▶ **Description of the task**:
The line containing "tumor cells in" and every line after it through the end of the records: return those exactly, and nothing more.

Recorded information below:

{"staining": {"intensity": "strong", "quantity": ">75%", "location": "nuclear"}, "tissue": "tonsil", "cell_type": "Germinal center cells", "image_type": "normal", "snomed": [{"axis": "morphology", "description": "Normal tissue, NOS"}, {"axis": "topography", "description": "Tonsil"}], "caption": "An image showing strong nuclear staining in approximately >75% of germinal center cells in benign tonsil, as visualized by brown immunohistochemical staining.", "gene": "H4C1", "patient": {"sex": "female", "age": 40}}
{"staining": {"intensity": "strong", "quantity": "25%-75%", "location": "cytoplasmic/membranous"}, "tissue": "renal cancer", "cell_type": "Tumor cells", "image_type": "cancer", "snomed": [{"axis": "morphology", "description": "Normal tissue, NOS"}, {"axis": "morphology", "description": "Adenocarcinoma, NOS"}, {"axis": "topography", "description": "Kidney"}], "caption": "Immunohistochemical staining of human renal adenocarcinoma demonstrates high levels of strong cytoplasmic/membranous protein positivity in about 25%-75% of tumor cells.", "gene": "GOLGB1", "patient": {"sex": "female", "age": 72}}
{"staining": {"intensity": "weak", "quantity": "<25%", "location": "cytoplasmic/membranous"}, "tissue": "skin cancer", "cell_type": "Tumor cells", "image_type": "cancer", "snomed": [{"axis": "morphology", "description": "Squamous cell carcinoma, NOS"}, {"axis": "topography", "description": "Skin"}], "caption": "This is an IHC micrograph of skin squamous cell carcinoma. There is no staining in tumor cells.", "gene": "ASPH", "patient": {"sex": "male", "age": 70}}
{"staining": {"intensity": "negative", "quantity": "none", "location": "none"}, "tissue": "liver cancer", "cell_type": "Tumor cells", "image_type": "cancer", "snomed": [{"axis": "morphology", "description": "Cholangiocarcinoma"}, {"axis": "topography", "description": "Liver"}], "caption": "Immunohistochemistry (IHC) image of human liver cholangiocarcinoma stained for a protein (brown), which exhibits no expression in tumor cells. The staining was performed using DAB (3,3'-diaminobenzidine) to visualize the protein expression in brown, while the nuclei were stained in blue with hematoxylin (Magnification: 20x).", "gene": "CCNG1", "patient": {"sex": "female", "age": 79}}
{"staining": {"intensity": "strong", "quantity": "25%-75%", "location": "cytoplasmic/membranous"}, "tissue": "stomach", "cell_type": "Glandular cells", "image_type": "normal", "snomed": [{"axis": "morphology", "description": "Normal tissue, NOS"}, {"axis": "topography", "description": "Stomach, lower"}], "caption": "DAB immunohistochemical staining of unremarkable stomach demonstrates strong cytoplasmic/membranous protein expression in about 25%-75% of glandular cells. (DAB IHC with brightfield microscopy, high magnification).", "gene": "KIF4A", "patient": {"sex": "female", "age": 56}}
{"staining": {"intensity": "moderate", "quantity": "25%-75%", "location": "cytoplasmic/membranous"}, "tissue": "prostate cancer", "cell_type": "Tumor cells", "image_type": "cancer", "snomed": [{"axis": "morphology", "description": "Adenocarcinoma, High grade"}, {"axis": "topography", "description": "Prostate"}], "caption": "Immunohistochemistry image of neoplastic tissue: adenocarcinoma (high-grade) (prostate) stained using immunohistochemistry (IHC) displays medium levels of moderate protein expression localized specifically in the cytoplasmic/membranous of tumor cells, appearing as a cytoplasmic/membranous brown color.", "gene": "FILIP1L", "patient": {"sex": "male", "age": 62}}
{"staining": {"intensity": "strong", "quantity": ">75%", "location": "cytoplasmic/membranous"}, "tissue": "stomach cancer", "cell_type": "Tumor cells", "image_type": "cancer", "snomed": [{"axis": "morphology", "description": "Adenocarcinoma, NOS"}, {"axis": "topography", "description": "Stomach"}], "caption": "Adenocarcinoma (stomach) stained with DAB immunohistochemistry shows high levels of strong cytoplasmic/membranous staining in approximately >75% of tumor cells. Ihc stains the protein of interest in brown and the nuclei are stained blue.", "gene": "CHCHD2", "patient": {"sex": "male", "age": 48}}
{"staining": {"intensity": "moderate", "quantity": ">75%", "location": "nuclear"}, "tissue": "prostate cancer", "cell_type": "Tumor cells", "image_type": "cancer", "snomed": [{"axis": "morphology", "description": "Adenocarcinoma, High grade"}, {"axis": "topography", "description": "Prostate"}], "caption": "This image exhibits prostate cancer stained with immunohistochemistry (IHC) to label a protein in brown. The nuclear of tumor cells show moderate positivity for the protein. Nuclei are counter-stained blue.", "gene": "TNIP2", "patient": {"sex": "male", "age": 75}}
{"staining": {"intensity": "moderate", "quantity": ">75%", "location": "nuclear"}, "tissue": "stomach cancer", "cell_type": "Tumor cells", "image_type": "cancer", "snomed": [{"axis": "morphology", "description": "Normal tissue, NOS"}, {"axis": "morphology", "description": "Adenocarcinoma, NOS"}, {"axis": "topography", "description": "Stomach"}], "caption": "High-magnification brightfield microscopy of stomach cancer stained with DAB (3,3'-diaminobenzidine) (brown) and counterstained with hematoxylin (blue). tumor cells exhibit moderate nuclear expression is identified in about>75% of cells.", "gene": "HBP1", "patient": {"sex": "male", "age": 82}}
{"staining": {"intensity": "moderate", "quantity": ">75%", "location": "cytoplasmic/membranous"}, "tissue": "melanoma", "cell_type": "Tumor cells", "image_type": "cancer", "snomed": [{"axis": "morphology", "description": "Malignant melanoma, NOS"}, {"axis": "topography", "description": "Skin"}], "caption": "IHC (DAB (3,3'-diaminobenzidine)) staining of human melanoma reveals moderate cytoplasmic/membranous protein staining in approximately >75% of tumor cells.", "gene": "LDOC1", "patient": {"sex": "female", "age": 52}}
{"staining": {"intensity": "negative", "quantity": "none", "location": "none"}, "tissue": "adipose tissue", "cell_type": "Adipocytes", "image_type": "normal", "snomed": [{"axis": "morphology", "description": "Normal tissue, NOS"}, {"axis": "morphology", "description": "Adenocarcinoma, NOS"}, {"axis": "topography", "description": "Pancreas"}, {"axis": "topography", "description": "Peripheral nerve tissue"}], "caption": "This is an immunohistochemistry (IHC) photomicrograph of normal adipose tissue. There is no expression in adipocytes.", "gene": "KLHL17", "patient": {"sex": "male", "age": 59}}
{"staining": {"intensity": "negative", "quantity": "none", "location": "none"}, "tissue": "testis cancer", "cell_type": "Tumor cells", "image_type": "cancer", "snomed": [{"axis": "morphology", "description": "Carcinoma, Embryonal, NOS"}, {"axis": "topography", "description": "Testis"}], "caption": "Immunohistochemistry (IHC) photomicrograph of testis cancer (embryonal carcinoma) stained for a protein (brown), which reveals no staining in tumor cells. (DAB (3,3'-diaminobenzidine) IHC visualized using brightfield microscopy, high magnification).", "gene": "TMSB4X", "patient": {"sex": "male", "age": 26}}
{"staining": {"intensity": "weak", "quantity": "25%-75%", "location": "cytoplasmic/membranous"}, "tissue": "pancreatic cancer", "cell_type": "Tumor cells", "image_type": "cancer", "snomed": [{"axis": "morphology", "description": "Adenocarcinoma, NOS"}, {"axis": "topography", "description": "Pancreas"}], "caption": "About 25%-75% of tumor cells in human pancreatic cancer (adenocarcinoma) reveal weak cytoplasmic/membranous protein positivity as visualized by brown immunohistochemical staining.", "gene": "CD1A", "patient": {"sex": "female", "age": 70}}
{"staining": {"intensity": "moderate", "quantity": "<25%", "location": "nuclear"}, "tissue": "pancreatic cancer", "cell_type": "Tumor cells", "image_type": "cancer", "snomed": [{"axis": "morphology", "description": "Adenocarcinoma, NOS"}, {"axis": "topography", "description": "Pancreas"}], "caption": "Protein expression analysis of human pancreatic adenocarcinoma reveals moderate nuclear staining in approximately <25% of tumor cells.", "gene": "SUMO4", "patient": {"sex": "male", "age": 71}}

End of Recorded information.

▶ **Result**:
{"staining": {"intensity": "weak", "quantity": "25%-75%", "location": "cytoplasmic/membranous"}, "tissue": "pancreatic cancer", "cell_type": "Tumor cells", "image_type": "cancer", "snomed": [{"axis": "morphology", "description": "Adenocarcinoma, NOS"}, {"axis": "topography", "description": "Pancreas"}], "caption": "About 25%-75% of tumor cells in human pancreatic cancer (adenocarcinoma) reveal weak cytoplasmic/membranous protein positivity as visualized by brown immunohistochemical staining.", "gene": "CD1A", "patient": {"sex": "female", "age": 70}}
{"staining": {"intensity": "moderate", "quantity": "<25%", "location": "nuclear"}, "tissue": "pancreatic cancer", "cell_type": "Tumor cells", "image_type": "cancer", "snomed": [{"axis": "morphology", "description": "Adenocarcinoma, NOS"}, {"axis": "topography", "description": "Pancreas"}], "caption": "Protein expression analysis of human pancreatic adenocarcinoma reveals moderate nuclear staining in approximately <25% of tumor cells.", "gene": "SUMO4", "patient": {"sex": "male", "age": 71}}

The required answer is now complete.